Text extract:
>> START

How does better inventory data help me make smarter buying decisions?

It lets you measure whether your plan is working before you commit more capital. A key question becomes: “Did my plan work? Am I overleveraged in one place or another?” Centralized systems can also help businesses test new product lines or vendor relationships by looking at sales velocity by channel, allowing them to take risks in a calculated and measured way.

Intelligent Order Routing Turns Inventory Complexity Into Automation

Once inventory and supplier data are reliable, businesses can automate fulfillment decisions. Orders can be routed based on cost, speed, margin, location, warehouse priority, vendor fallback, split-shipment rules, or customer expectations. This helps hybrid fulfillment scale because every order does not need a manual review.

How do I decide the best way to fulfill each order?

There is no single answer, which is why order routing needs to account for the context of each order. Intelligent order routing is not just sending an order to someone who has stock; it is taking each and every order and treating it like its own unique use case. Depending on the order, the business may prioritize speed, margin, an internal warehouse, vendor fallback, or preventing split shipments.

>> END

Excerpted data:
>> START

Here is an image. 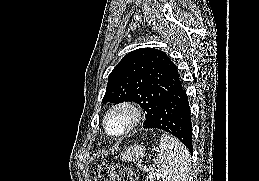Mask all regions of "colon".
I'll use <instances>...</instances> for the list:
<instances>
[{
    "label": "colon",
    "mask_w": 259,
    "mask_h": 181,
    "mask_svg": "<svg viewBox=\"0 0 259 181\" xmlns=\"http://www.w3.org/2000/svg\"><path fill=\"white\" fill-rule=\"evenodd\" d=\"M94 175L95 181H136L132 170L121 164H99Z\"/></svg>",
    "instance_id": "obj_1"
}]
</instances>
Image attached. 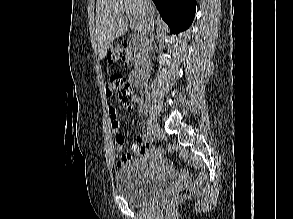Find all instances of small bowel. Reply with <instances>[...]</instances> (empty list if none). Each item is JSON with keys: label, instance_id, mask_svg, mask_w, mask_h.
<instances>
[{"label": "small bowel", "instance_id": "c3829d8e", "mask_svg": "<svg viewBox=\"0 0 293 219\" xmlns=\"http://www.w3.org/2000/svg\"><path fill=\"white\" fill-rule=\"evenodd\" d=\"M106 95L108 98H111L112 96V90L109 86L106 88ZM131 100L135 103L139 114H142L145 109V102L143 98L138 95H133ZM108 112H109V117L111 119L112 128L115 133L116 148L118 150H121L126 142V139L124 135H122L119 132L118 115L112 103H110L108 106ZM136 140H137V144L133 147V153H129V154H125L121 156L117 160L118 167H122L128 164H134L136 162V156L145 154L150 148V144L144 135L142 134L137 135Z\"/></svg>", "mask_w": 293, "mask_h": 219}]
</instances>
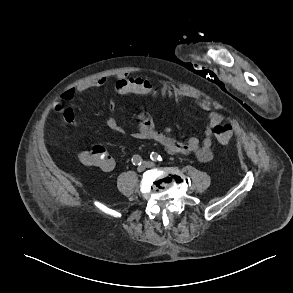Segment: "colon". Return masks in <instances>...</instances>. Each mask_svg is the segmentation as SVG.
<instances>
[{
	"label": "colon",
	"instance_id": "obj_1",
	"mask_svg": "<svg viewBox=\"0 0 293 293\" xmlns=\"http://www.w3.org/2000/svg\"><path fill=\"white\" fill-rule=\"evenodd\" d=\"M214 135L219 143L227 144L232 137V127L225 123L214 127ZM112 157L104 144L97 143L91 145L80 154V161L86 165L97 168H108Z\"/></svg>",
	"mask_w": 293,
	"mask_h": 293
}]
</instances>
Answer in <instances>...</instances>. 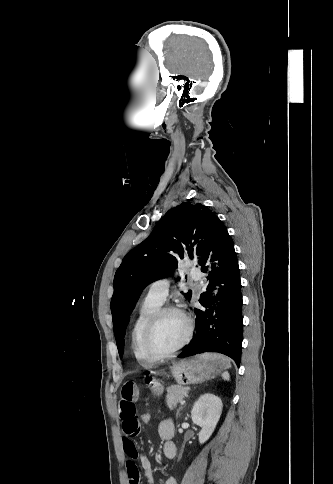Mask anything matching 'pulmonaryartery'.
<instances>
[{"label":"pulmonary artery","instance_id":"e3ab8cb5","mask_svg":"<svg viewBox=\"0 0 333 484\" xmlns=\"http://www.w3.org/2000/svg\"><path fill=\"white\" fill-rule=\"evenodd\" d=\"M190 274L194 280L200 279V272L198 270L192 269ZM169 286L170 281L168 279L157 280L149 287L147 297L162 304L168 295Z\"/></svg>","mask_w":333,"mask_h":484}]
</instances>
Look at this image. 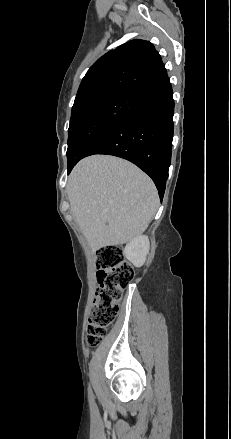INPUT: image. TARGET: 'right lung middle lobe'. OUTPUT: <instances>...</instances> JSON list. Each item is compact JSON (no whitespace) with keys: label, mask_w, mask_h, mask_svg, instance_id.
<instances>
[{"label":"right lung middle lobe","mask_w":231,"mask_h":439,"mask_svg":"<svg viewBox=\"0 0 231 439\" xmlns=\"http://www.w3.org/2000/svg\"><path fill=\"white\" fill-rule=\"evenodd\" d=\"M140 107L133 93L100 96L72 108L67 158L75 161L84 147L101 131L128 116L137 114Z\"/></svg>","instance_id":"1"}]
</instances>
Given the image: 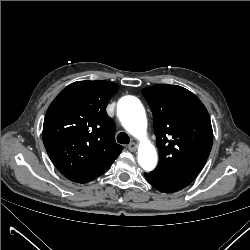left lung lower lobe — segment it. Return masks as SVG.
<instances>
[{"label": "left lung lower lobe", "instance_id": "1", "mask_svg": "<svg viewBox=\"0 0 250 250\" xmlns=\"http://www.w3.org/2000/svg\"><path fill=\"white\" fill-rule=\"evenodd\" d=\"M199 171L144 173L146 180L161 192H176L188 186L198 175Z\"/></svg>", "mask_w": 250, "mask_h": 250}]
</instances>
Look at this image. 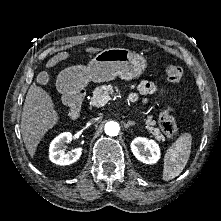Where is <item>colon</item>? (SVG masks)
<instances>
[{"mask_svg": "<svg viewBox=\"0 0 221 221\" xmlns=\"http://www.w3.org/2000/svg\"><path fill=\"white\" fill-rule=\"evenodd\" d=\"M164 75L166 79L171 83H179L183 78V69L176 64H171L165 67ZM173 108L171 105H167L160 113V127L164 134L174 139L179 134V128L172 116Z\"/></svg>", "mask_w": 221, "mask_h": 221, "instance_id": "1", "label": "colon"}]
</instances>
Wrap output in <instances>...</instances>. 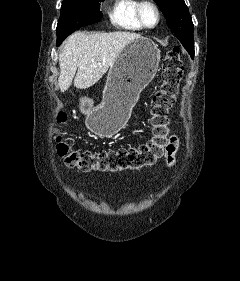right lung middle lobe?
Segmentation results:
<instances>
[{"mask_svg": "<svg viewBox=\"0 0 240 281\" xmlns=\"http://www.w3.org/2000/svg\"><path fill=\"white\" fill-rule=\"evenodd\" d=\"M104 0H63L56 28L57 46L80 27L96 23L101 18L100 2Z\"/></svg>", "mask_w": 240, "mask_h": 281, "instance_id": "obj_1", "label": "right lung middle lobe"}]
</instances>
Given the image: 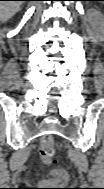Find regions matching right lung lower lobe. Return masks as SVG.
I'll use <instances>...</instances> for the list:
<instances>
[{
	"label": "right lung lower lobe",
	"mask_w": 104,
	"mask_h": 189,
	"mask_svg": "<svg viewBox=\"0 0 104 189\" xmlns=\"http://www.w3.org/2000/svg\"><path fill=\"white\" fill-rule=\"evenodd\" d=\"M16 1H29V0H16Z\"/></svg>",
	"instance_id": "obj_1"
}]
</instances>
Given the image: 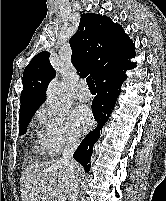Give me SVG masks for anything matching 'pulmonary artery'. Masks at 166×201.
Returning <instances> with one entry per match:
<instances>
[{"label":"pulmonary artery","mask_w":166,"mask_h":201,"mask_svg":"<svg viewBox=\"0 0 166 201\" xmlns=\"http://www.w3.org/2000/svg\"><path fill=\"white\" fill-rule=\"evenodd\" d=\"M75 96L81 102H88L92 98L91 92L85 83L79 85Z\"/></svg>","instance_id":"pulmonary-artery-1"}]
</instances>
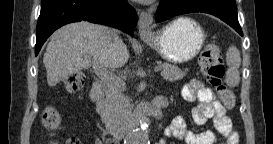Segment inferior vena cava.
Masks as SVG:
<instances>
[{
	"mask_svg": "<svg viewBox=\"0 0 273 144\" xmlns=\"http://www.w3.org/2000/svg\"><path fill=\"white\" fill-rule=\"evenodd\" d=\"M110 36L113 38V40L116 42L118 40V31L116 29H110L109 30Z\"/></svg>",
	"mask_w": 273,
	"mask_h": 144,
	"instance_id": "inferior-vena-cava-1",
	"label": "inferior vena cava"
}]
</instances>
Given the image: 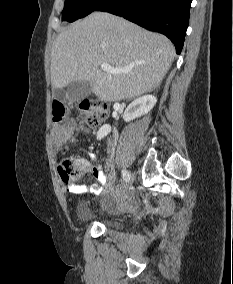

>> END

Exercise details: Rewrite the part of the inventory text that opens with the words "Once inventory and" and closes with "fulfill each order?", swapping "vendor fallback" for "backup supplier".

Response for this exercise:
Once inventory and supplier data are reliable, businesses can automate fulfillment decisions. Orders can be routed based on cost, speed, margin, location, warehouse priority, backup supplier, split-shipment rules, or customer expectations. This helps hybrid fulfillment scale because every order does not need a manual review.

How do I decide the best way to fulfill each order?